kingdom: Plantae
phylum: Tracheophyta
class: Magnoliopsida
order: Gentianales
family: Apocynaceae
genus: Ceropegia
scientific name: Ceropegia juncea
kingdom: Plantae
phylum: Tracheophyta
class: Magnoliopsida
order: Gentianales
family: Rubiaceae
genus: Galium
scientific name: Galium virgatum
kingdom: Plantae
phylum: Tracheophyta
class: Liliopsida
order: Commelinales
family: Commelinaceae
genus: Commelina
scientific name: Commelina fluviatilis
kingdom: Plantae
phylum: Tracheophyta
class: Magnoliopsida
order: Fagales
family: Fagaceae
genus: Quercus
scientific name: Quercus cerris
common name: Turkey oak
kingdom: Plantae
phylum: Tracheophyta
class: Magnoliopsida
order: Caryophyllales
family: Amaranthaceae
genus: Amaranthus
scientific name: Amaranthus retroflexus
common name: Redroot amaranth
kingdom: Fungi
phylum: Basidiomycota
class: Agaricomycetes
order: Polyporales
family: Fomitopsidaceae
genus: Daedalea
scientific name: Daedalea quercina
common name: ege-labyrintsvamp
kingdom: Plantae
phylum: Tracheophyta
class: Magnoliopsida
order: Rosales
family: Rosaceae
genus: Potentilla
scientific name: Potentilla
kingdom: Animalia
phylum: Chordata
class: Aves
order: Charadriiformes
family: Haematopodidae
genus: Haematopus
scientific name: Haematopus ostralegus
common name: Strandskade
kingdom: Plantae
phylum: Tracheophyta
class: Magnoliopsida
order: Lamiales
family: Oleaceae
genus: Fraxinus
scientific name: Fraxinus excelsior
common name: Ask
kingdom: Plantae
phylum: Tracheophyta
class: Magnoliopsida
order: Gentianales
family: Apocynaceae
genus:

● **Set task**: Output each line from the one containing "scientific name: Amaranthus retroflexus" down through the final line of the rows, both included, as a numbered list with blank lines omitted.

● **The result**:
1. scientific name: Amaranthus retroflexus
2. common name: Redroot amaranth
3. kingdom: Fungi
4. phylum: Basidiomycota
5. class: Agaricomycetes
6. order: Polyporales
7. family: Fomitopsidaceae
8. genus: Daedalea
9. scientific name: Daedalea quercina
10. common name: ege-labyrintsvamp
11. kingdom: Plantae
12. phylum: Tracheophyta
13. class: Magnoliopsida
14. order: Rosales
15. family: Rosaceae
16. genus: Potentilla
17. scientific name: Potentilla
18. kingdom: Animalia
19. phylum: Chordata
20. class: Aves
21. order: Charadriiformes
22. family: Haematopodidae
23. genus: Haematopus
24. scientific name: Haematopus ostralegus
25. common name: Strandskade
26. kingdom: Plantae
27. phylum: Tracheophyta
28. class: Magnoliopsida
29. order: Lamiales
30. family: Oleaceae
31. genus: Fraxinus
32. scientific name: Fraxinus excelsior
33. common name: Ask
34. kingdom: Plantae
35. phylum: Tracheophyta
36. class: Magnoliopsida
37. order: Gentianales
38. family: Apocynaceae
39. genus:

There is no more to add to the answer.